In the forum thread below about comparing wrap-around sequence numbers, why does the reply suggest adding a static_assert? Answer in one to three sentences.
─── Given passage ───
2

I want to compare sequence numbers (given to this code from elsewhere) that may wrap around. Simply comparing two such values will not handle the case like 0x00000002 being greater than 0xfffffffd, but I can assume that the numbers being compared are close together, not nearly 4 billion apart.

I get the desired result efficently if, rather than comparing, I subtract, allowing two's complement wrap-around, and then interpreting the difference as signed. In fact, I would hope that the final test (for branching) against 0 will be no extra cost as the subtraction already set the flags.

My question concerns the presence of undefined behavior in C++11 and later. How do I write this so it does what I said, rather than the optimizer possibly trashing the code, perhaps assuming that the result is never negative.

The straightforward code would be:

bool seq_ordered (uint32_t a, uint32_t b)
{
auto delta = int32_t (b-a);
return delta > 0;
}

Would it be better to do the initial subtraction while interpreting the arguments as signed or unsigned? Is there a modern idiom to provide for wrapping arithmetic?

  • It's often important to be careful with the types of numeric literals (e.g. use 0u rather than 0, or use UINT32_C etc), but your 0 above is OK. – Steve314 May 30 '16 at 3:20
2

(Disclaimer: I am not an expert in undefined behavior. But I believe I know just enough to give an answer to this question.)
(Disclaimer: Length of answer is not an indication of correctness.)
(More disclaimer: It appears that Daniel Jour's answer handles a condition that I didn't (nor does OP's version): when (b-a) == 0x80000000. The significance is that neither OP's or my version of code can be used safely as a sorting predicate, which requires tie-breaking. Sorting modular numbers is a topic in itself and the existence of an answer is data-dependent.)

// OP's original code
bool seq_ordered (uint32_t a, uint32_t b)
{
    auto delta = int32_t (b-a);
    return delta > 0;
}

I think your code is fine as-is. It makes two assumptions, but both assumptions should be fine.

  • The source values a and b are correctly encoded in binary scaling, which is compatible with two's complement.
  • The C++ target platform uses two's complement.

You should be careful regarding the first point (the source values), especially if they are generated by hardware (such as rotary encoder). Although it is practical to assume that most C++ targets use two's complement, analog-to-digital devices are not part of your "computer environment". Check the documentation of the electronic component.

Guarding against the second point is simple: use a static_assert so that the code will not compile on targets that do not use two's complement.

static_assert((uint32_t)(-1) == (uint32_t)0xFFFFFFFFuL, "Invalid arithmetic unless target uses two's complement");

Explanation: (according to my understanding)

  • Subtraction between two uint32_t obeys modulo 232
  • Conversion from uint32_t into int32_t is implementation-defined. It is specifically not undefined. Typically this means it is dependent on whether the target uses two's complement or not.
    My opinion is that it is practical to assume it and then guard against using static_assert.
  • If the two preceding steps were correct, the comparison is performed in int32_t and should yield the mathematically correct result.

If you do not like the conversion into int32_t at all, but are comfortable with the practical assumption of two's complement, then you can avoid the conversion as follows:

// I think it should give mathematically identical result, no?
─── Dataset extract ───
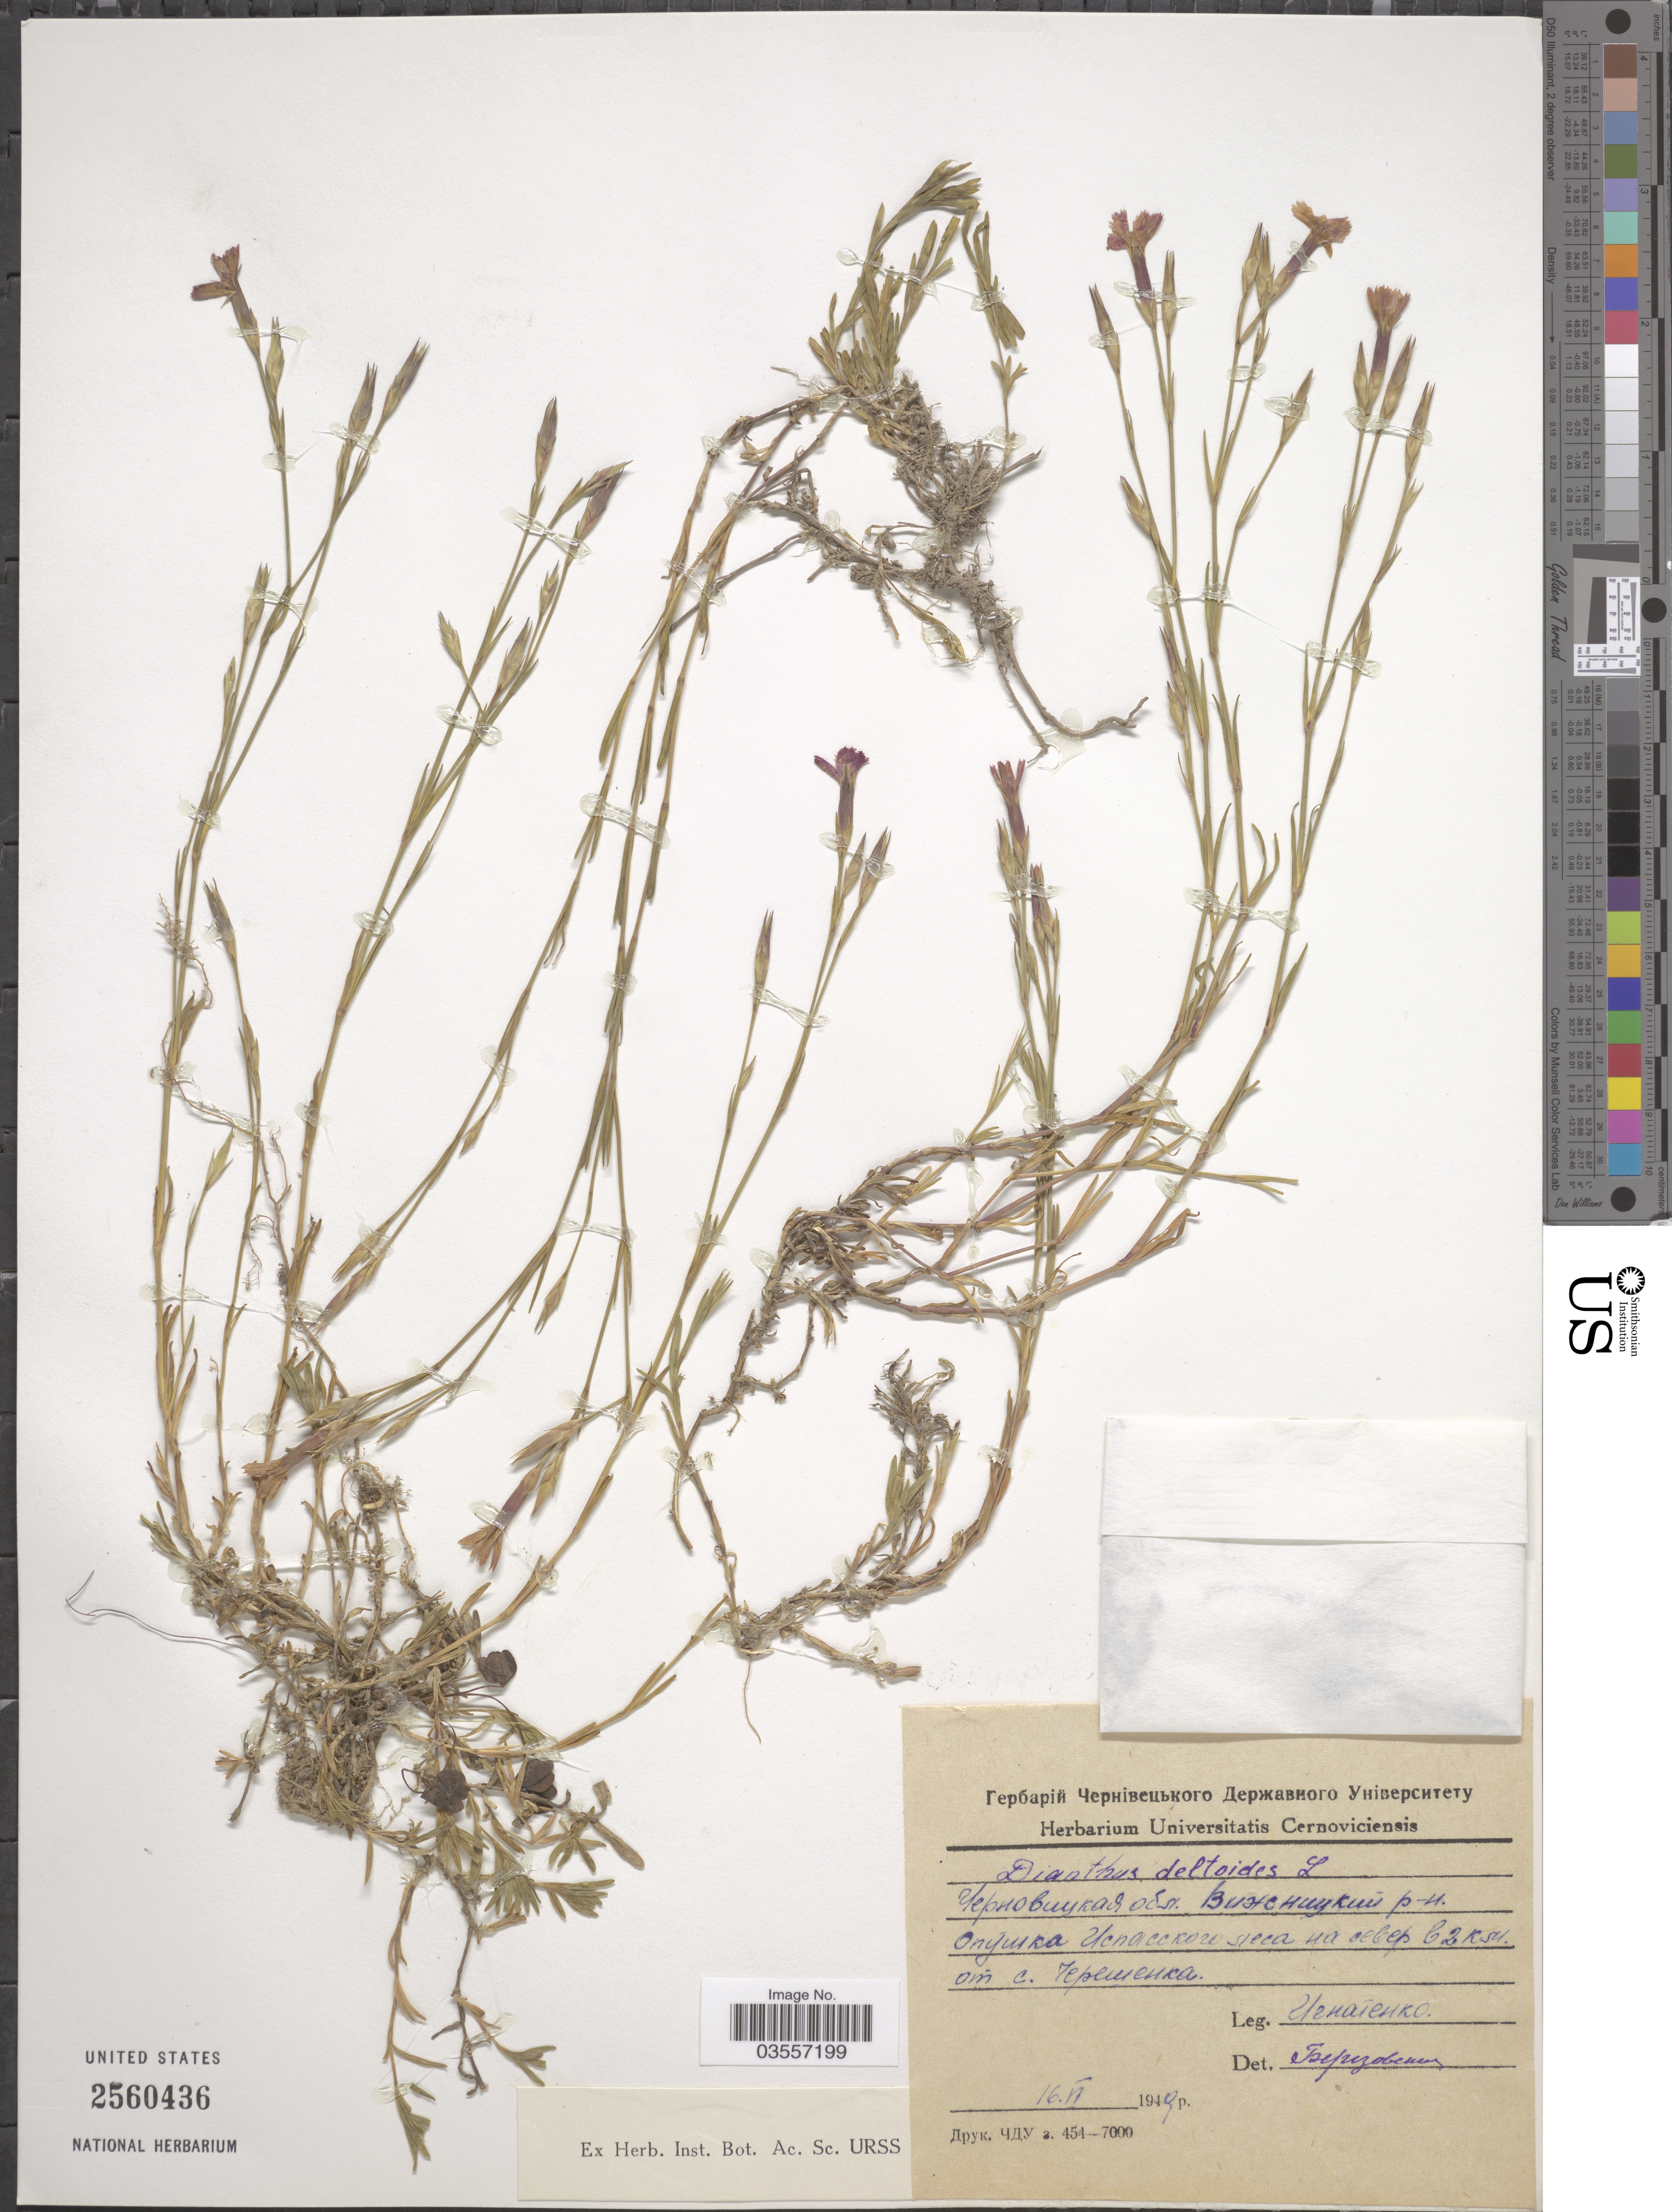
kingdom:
───
**Correct output:**
The reply says the code assumes the target platform uses two's complement, because converting a uint32_t into an int32_t is implementation-defined and usually depends on that. The static_assert guards this assumption by making the code fail to compile on any target that does not use two's complement.